キーワードは「ヒューマンタッチ」「デザイン」「異人」です。
AIによって「情報の識別」「予測」「目的が明確な活動の実行過程」といった作業は自動化されて、今後それは指数関数的な変化が5〜10年の間に起きるとされています。
現在でも
顔認証、翻訳、音声入力といった視覚や音声の「情報の識別」に基づく領域
現在のデジタルマーケティング(アマゾンやユーチューブでのオススメ商品や動画)におけるヒトの意図を読む技術、情報と意図のマッチング技術といった「予測」の領域
自動運転を代表する「目的が明確な活動の実行領域」
といった領域でその変化を感じれます。
すべての産業のAI×データ化し、情報処理の仕事の多くが自動化する一方で機械にできない人間的な接点=ヒューマンタッチな領域がこれまで以上にビジネスでの価値創造、価値提供の中心となるとしています。
そしてヒトは合理性を求める一方で、ヒトの温かみ、人を通じた価値を大事にする生き物であり、ヒトにしかできないこだわりや温かみのあるサービスに対する価値が高くなるとしています。
作業療法の領域も過去のビッグデータに基づくAIの情報処理によって最適な目標設定やプログラムの提示がなされるでしょう。
しかしそれを具体的に提供し実現するにあたっては、療法士としての問題や強みを見抜く能力、対象者の状況に応じて課題の難易度を調整する能力と引き出しの多さ、そして対象者を動機付けるためのコミュニケーション能力といったヒトならではの能力や技能が不可欠になります。
特にコミュニケーション能力については「ヒューマンタッチ」な領域として、療法士のヒトとしての魅力や心地の良い、丁寧な接触技術(ハンドリング)など非言語的な要素が、その人がもつ個人としての価値の創出につながるのではないかと考えます。

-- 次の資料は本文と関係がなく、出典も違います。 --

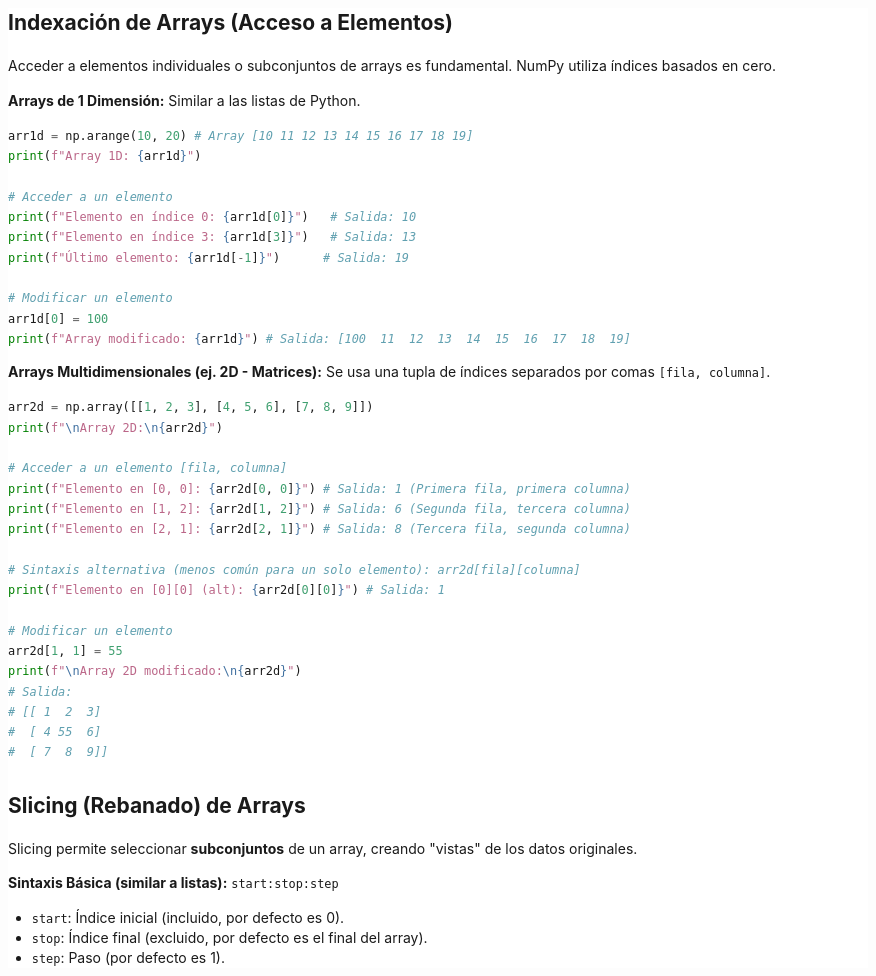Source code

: ## Indexación de Arrays (Acceso a Elementos)

Acceder a elementos individuales o subconjuntos de arrays es fundamental. NumPy utiliza índices basados en cero.

**Arrays de 1 Dimensión:** Similar a las listas de Python.

```python
arr1d = np.arange(10, 20) # Array [10 11 12 13 14 15 16 17 18 19]
print(f"Array 1D: {arr1d}")

# Acceder a un elemento
print(f"Elemento en índice 0: {arr1d[0]}")   # Salida: 10
print(f"Elemento en índice 3: {arr1d[3]}")   # Salida: 13
print(f"Último elemento: {arr1d[-1]}")      # Salida: 19

# Modificar un elemento
arr1d[0] = 100
print(f"Array modificado: {arr1d}") # Salida: [100  11  12  13  14  15  16  17  18  19]
```

**Arrays Multidimensionales (ej. 2D - Matrices):** Se usa una tupla de índices separados por comas `[fila, columna]`.

```python
arr2d = np.array([[1, 2, 3], [4, 5, 6], [7, 8, 9]])
print(f"\nArray 2D:\n{arr2d}")

# Acceder a un elemento [fila, columna]
print(f"Elemento en [0, 0]: {arr2d[0, 0]}") # Salida: 1 (Primera fila, primera columna)
print(f"Elemento en [1, 2]: {arr2d[1, 2]}") # Salida: 6 (Segunda fila, tercera columna)
print(f"Elemento en [2, 1]: {arr2d[2, 1]}") # Salida: 8 (Tercera fila, segunda columna)

# Sintaxis alternativa (menos común para un solo elemento): arr2d[fila][columna]
print(f"Elemento en [0][0] (alt): {arr2d[0][0]}") # Salida: 1

# Modificar un elemento
arr2d[1, 1] = 55
print(f"\nArray 2D modificado:\n{arr2d}")
# Salida:
# [[ 1  2  3]
#  [ 4 55  6]
#  [ 7  8  9]]
```

## Slicing (Rebanado) de Arrays

Slicing permite seleccionar **subconjuntos** de un array, creando "vistas" de los datos originales.

**Sintaxis Básica (similar a listas):** `start:stop:step`

*   `start`: Índice inicial (incluido, por defecto es 0).
*   `stop`: Índice final (excluido, por defecto es el final del array).
*   `step`: Paso (por defecto es 1).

次にAI×データ時代の人材について著者はこれまで求められていた人材と比較して「異人」として次のような人材を提案しています。
●みんなが走る競争社会で強い人 → あまり多くの人が目指さない領域のいくつかでヤバイ人
●科学・工学・法律・医学など個別領域の専門家 → 夢を描き、複数の領域をつないで形にする人(課題×技術×デザイン)
●自分でなんでもできるすごい人 → どんな話題でもそれぞれ自分が頼れるすごい人を知っている人
上記の人材おいては特にAIが処理した情報の中から新しい問題や課題を見つけだし、そしてそれを複数の領域と人をつないで新しい未来や解決を創造できる「デザイン」能力が求められるとしています。
そしてそのための素養として人が群がる領域ではなく、独自性や質的な違いを生み出せる領域を持つことがこれからの時代、価値を生み出せるとしています。
作業療法士の領域においても、これまでは医療や福祉という範疇(群がっている)から職域を拡大し、教育、産業、行政、まちづくり、予防領域といった新しい領域でのソリューションを他領域の人たちとコラボし、提案・実行できる人材とそのための能力がますます求められるのではないかとも考えます。
さらに他領域の人とコラボし新しい未来をデザインするため、SNSを活用し、作業療法に関する情報の発信や個人の独自性をアピールできる領域の開拓が必要であると考えています。
「シン・日本」は近未来を想定したキャリア形成を考える上で、そして作業療法の世界、領域をメタな視点で捉える上で、個人的にはとても有用な書籍でした。
ぜひみなさんも、それぞれで活躍する領域を想定して、自分がこれから何を学ぶべきか、準備して行動化すべきか考える材料として、「シン・ニホン」を読んでみてはいかがでしょうか?